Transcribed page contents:
-- -- --

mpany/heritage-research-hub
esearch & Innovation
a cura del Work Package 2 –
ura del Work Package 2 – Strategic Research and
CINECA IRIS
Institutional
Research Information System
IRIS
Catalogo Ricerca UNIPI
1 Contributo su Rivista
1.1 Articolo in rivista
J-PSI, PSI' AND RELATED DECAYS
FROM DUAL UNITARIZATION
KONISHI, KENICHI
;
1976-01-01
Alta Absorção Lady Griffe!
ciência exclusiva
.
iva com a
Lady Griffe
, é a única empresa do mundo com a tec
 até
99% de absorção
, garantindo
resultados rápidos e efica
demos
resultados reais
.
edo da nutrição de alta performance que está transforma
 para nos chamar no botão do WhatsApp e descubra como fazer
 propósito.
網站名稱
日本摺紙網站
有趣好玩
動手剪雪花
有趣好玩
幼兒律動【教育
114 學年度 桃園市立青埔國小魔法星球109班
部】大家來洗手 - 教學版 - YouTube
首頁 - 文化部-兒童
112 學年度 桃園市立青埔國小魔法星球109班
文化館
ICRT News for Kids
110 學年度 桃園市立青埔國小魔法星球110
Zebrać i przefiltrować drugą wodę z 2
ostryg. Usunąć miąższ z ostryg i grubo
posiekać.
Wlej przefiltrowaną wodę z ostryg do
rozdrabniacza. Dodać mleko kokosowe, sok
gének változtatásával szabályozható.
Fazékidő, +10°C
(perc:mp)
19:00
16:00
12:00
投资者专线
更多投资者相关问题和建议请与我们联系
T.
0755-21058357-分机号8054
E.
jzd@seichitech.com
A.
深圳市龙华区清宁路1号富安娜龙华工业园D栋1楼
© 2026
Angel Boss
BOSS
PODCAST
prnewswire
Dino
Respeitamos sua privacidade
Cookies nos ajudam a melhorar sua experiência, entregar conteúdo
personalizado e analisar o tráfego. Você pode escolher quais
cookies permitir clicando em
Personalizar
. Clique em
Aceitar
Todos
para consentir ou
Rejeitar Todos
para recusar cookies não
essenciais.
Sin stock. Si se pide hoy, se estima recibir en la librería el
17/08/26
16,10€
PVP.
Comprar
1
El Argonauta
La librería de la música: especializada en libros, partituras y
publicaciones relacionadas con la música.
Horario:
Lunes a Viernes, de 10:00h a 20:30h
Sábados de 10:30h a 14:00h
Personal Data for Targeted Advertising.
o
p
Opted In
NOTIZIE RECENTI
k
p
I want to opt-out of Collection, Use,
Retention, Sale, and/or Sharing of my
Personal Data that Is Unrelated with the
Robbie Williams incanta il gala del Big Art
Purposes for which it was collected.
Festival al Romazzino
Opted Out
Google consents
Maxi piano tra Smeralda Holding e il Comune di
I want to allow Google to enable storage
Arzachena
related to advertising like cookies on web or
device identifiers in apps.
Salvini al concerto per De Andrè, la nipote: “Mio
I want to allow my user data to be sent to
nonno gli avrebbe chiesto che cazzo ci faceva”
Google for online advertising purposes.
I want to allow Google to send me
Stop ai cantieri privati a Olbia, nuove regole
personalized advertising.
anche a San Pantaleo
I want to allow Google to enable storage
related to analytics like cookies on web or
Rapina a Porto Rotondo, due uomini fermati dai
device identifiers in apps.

-- -- --

_Your task_: Please transcribe the lines verbatim, from the start of the rows through the line that contains "1.1 Articolo in rivista", with both ends included.

_Answer area_:
mpany/heritage-research-hub
esearch & Innovation
a cura del Work Package 2 –
ura del Work Package 2 – Strategic Research and
CINECA IRIS
Institutional
Research Information System
IRIS
Catalogo Ricerca UNIPI
1 Contributo su Rivista
1.1 Articolo in rivista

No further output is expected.